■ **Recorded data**
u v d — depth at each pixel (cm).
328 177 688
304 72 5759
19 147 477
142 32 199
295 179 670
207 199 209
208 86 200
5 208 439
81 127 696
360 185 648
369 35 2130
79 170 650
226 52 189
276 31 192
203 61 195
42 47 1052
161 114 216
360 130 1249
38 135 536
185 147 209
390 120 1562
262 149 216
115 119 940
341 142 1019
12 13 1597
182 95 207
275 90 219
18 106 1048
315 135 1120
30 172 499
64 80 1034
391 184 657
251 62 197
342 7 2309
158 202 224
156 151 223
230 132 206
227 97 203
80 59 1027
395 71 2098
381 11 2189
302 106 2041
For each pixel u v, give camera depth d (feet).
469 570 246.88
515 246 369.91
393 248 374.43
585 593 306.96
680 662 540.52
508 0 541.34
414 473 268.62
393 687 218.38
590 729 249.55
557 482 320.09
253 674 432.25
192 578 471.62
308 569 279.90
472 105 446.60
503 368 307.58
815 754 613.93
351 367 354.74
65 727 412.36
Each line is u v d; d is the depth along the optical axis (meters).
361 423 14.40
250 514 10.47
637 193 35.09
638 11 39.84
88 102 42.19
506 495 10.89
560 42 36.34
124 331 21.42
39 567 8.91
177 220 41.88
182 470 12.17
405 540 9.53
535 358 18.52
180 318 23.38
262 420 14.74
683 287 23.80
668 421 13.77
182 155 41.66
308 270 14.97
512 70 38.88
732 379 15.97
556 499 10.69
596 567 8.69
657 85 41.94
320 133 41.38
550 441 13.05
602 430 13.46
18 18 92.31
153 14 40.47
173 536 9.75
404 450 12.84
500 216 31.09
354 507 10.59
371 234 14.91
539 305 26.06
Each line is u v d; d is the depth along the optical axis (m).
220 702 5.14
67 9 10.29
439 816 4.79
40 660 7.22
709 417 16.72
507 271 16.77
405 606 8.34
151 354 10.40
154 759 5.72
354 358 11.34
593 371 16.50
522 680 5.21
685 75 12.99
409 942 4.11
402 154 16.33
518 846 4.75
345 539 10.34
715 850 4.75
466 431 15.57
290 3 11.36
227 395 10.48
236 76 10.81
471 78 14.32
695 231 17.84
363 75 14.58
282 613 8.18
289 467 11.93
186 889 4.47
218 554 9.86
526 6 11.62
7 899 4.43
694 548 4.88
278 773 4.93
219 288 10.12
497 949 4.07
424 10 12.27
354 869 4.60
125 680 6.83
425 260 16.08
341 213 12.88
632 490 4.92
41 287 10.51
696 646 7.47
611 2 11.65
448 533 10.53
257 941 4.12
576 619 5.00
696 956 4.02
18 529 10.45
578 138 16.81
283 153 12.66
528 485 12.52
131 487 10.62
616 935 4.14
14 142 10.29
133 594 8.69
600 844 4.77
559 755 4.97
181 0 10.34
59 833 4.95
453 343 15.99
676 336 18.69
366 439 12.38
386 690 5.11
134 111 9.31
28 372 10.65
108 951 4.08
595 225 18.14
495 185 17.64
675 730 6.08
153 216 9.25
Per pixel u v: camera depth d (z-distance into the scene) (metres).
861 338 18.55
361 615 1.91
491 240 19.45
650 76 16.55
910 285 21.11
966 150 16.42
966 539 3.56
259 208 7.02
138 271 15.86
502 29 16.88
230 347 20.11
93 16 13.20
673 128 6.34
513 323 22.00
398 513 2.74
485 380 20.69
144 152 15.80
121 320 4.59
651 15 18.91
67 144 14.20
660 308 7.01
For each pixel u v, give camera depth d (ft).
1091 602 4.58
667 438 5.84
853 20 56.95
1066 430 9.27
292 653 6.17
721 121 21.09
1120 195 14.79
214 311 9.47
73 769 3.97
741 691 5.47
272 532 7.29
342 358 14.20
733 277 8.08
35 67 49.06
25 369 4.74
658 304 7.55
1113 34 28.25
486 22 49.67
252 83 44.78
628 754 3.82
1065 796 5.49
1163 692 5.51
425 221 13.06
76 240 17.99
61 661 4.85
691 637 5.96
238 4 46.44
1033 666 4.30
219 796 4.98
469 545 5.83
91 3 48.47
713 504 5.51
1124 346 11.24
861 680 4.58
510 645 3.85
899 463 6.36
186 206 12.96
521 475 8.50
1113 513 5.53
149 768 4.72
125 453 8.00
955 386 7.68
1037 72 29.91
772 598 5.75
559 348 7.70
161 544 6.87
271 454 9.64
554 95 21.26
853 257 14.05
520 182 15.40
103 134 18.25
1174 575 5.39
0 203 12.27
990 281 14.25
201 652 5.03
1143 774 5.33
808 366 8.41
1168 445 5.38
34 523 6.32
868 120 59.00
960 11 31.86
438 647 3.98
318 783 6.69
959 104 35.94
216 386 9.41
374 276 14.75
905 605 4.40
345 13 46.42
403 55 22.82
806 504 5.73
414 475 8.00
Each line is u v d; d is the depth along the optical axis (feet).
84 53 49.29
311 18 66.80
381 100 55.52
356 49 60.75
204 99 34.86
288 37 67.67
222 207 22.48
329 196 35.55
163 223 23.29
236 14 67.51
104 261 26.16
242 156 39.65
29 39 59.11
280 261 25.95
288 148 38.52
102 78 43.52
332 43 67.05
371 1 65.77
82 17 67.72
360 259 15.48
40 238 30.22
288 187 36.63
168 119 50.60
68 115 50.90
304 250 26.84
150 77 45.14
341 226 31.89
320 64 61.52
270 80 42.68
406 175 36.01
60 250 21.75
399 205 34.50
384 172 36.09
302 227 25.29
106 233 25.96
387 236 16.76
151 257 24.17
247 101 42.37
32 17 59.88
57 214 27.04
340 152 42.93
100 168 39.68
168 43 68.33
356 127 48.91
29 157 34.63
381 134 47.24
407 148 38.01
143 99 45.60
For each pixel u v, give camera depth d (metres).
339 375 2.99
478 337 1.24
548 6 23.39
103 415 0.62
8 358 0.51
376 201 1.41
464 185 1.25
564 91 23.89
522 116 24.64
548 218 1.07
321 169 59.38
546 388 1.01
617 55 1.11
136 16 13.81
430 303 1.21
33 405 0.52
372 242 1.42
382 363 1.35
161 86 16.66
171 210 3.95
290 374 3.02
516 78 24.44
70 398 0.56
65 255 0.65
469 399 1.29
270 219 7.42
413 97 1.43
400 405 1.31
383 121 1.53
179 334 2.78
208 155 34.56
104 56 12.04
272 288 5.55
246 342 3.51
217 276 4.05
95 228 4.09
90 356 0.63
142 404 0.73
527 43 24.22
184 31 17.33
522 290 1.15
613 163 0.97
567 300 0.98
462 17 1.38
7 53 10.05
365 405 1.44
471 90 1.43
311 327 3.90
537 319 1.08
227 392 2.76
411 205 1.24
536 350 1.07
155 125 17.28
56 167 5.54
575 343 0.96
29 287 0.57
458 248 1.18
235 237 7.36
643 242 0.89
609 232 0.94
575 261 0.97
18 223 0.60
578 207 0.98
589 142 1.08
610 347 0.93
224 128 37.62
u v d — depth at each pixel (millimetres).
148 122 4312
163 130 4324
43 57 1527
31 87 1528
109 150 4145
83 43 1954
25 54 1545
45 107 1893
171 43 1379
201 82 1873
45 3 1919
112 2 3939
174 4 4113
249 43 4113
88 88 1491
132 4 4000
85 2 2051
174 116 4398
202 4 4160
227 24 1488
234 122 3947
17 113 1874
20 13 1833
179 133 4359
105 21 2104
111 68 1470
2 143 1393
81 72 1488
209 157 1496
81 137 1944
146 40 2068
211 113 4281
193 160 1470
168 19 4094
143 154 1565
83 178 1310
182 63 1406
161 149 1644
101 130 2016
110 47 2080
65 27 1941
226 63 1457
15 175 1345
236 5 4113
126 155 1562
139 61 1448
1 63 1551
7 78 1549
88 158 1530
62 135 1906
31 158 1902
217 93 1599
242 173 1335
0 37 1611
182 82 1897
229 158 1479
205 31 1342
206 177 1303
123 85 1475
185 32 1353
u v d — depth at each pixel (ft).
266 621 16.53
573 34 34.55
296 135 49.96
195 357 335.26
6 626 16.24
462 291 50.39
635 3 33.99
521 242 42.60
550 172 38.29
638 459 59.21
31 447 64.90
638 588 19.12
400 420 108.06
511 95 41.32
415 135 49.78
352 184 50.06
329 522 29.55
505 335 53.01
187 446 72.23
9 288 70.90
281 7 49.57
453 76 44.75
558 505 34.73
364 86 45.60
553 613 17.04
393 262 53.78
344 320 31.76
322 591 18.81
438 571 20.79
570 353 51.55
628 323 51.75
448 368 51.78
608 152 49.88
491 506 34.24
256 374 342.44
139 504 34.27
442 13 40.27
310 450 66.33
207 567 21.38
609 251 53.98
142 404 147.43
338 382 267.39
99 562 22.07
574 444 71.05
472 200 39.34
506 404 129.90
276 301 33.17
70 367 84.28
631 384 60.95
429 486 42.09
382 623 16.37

■ **EXERCISE DETAILS**
The reply should consist solely of the lines above from the one that has "288 148 38.52" through the one that has "302 227 25.29", reproduced exactly.

■ **REPLY**
288 148 38.52
102 78 43.52
332 43 67.05
371 1 65.77
82 17 67.72
360 259 15.48
40 238 30.22
288 187 36.63
168 119 50.60
68 115 50.90
304 250 26.84
150 77 45.14
341 226 31.89
320 64 61.52
270 80 42.68
406 175 36.01
60 250 21.75
399 205 34.50
384 172 36.09
302 227 25.29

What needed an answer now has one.